The invention and establishment of psychopharmacology changed all that[1] the mass production of medications and the aggressive marketing of these products made very large profits for their manufacturers and the economic pressures created changed the vary definition of psychiatry, let alone its practice. With the development of more and more drugs the diagnosis of mental illness vastly increased often with the drug treatment being in place before the illness was fully described or classified. The definition of mental illness was now controlled not only by societal norms of behaviour but also by the economics of the market.
This is the root of the current orthodoxy. Two of the most powerful agents in human society combine to make the rules. Even in the most rational of societies orthodoxy cannot tolerate alternative approaches and psychiatry, as a branch of modern medicine is no exception. Psychiatrists who adopt a more traditional view, or as some would call it holistic approach are now under threat from the bio-psychiatry orthodoxy. Those taking views at variance with the biopsychiatry orthodoxy are finding themselves marginalized, labelled and overtly threatened by that orthodoxy. An alarming use of disciplinary action based on the ‘threat to the patient’ concept has been observed in recent years and it has led to psychiatrists critical of the current orthodoxy being prevented from practising.
As in all of human history the orthodox wish to silence the critics. Where this differs from past ‘persecution of heretics’ or ‘purging of revisionists’ the suppression of criticism is done falsely in the name of the patients. Patients are cynically manipulated in large part not to protect them but to protect the vested economic interests of the biopsychiatry industry. An even more startling element of this attempted suppression of critical views in the name of patients is that patients are very rarely consulted as to their views. A staggering degree of professional arrogance in a branch of medicine that likes to talk about empowering the service users.

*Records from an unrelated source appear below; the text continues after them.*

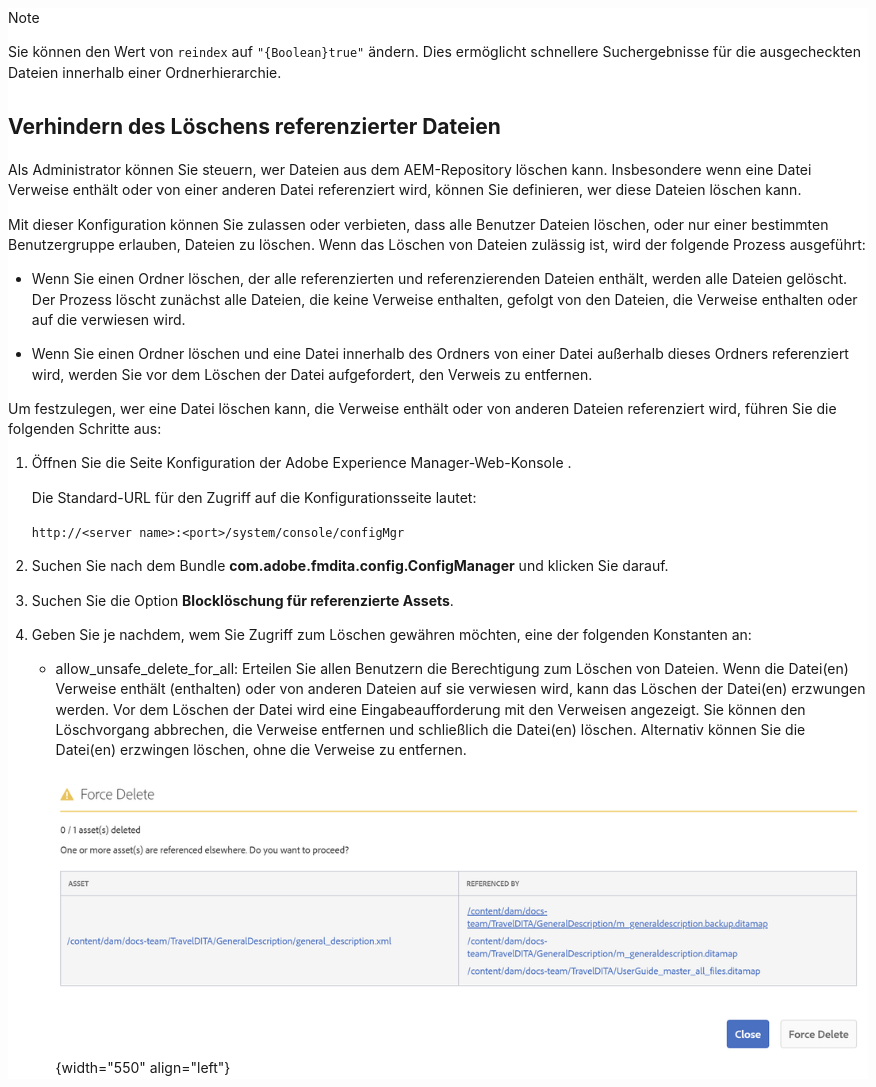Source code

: >[!NOTE]
>
> Sie können den Wert von `reindex` auf `"{Boolean}true"` ändern. Dies ermöglicht schnellere Suchergebnisse für die ausgecheckten Dateien innerhalb einer Ordnerhierarchie.

## Verhindern des Löschens referenzierter Dateien

Als Administrator können Sie steuern, wer Dateien aus dem AEM-Repository löschen kann. Insbesondere wenn eine Datei Verweise enthält oder von einer anderen Datei referenziert wird, können Sie definieren, wer diese Dateien löschen kann.

Mit dieser Konfiguration können Sie zulassen oder verbieten, dass alle Benutzer Dateien löschen, oder nur einer bestimmten Benutzergruppe erlauben, Dateien zu löschen. Wenn das Löschen von Dateien zulässig ist, wird der folgende Prozess ausgeführt:

- Wenn Sie einen Ordner löschen, der alle referenzierten und referenzierenden Dateien enthält, werden alle Dateien gelöscht. Der Prozess löscht zunächst alle Dateien, die keine Verweise enthalten, gefolgt von den Dateien, die Verweise enthalten oder auf die verwiesen wird.

- Wenn Sie einen Ordner löschen und eine Datei innerhalb des Ordners von einer Datei außerhalb dieses Ordners referenziert wird, werden Sie vor dem Löschen der Datei aufgefordert, den Verweis zu entfernen.


Um festzulegen, wer eine Datei löschen kann, die Verweise enthält oder von anderen Dateien referenziert wird, führen Sie die folgenden Schritte aus:

1. Öffnen Sie die Seite Konfiguration der Adobe Experience Manager-Web-Konsole .

   Die Standard-URL für den Zugriff auf die Konfigurationsseite lautet:

   ```http
   http://<server name>:<port>/system/console/configMgr
   ```

1. Suchen Sie nach dem Bundle **com.adobe.fmdita.config.ConfigManager** und klicken Sie darauf.

1. Suchen Sie die Option **Blocklöschung für referenzierte Assets**.

1. Geben Sie je nachdem, wem Sie Zugriff zum Löschen gewähren möchten, eine der folgenden Konstanten an:

   - allow\_unsafe\_delete\_for\_all: Erteilen Sie allen Benutzern die Berechtigung zum Löschen von Dateien. Wenn die Datei(en) Verweise enthält (enthalten) oder von anderen Dateien auf sie verwiesen wird, kann das Löschen der Datei(en) erzwungen werden. Vor dem Löschen der Datei wird eine Eingabeaufforderung mit den Verweisen angezeigt. Sie können den Löschvorgang abbrechen, die Verweise entfernen und schließlich die Datei(en) löschen. Alternativ können Sie die Datei(en) erzwingen löschen, ohne die Verweise zu entfernen.

     ![](assets/allow_unsafe_delete-force-delete.PNG){width="550" align="left"}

Throughout medical history and the concomitant history of medical ethics and essential element in evolution of both science and its humanitarian application has been dissent. It is the differing views of countless thousands of physicians that have over four thousand years brought medical science to where it is today. As in almost all branches of science and philosophy it is doxasticism not orthodoxy that has served mankind best. It was the critical psychiatrists of the eighteenth and nineteenth centuries that changed the treatment of the mentally ill into a caring branch of medicine not the shareholders of Bedlam. We now enshrine criticism and dissent in our political and social systems and elevate them to human rights in our international law. Yet the powerful lobby groups would still suppress the views of the critical not because they threaten patients but because they threaten profits.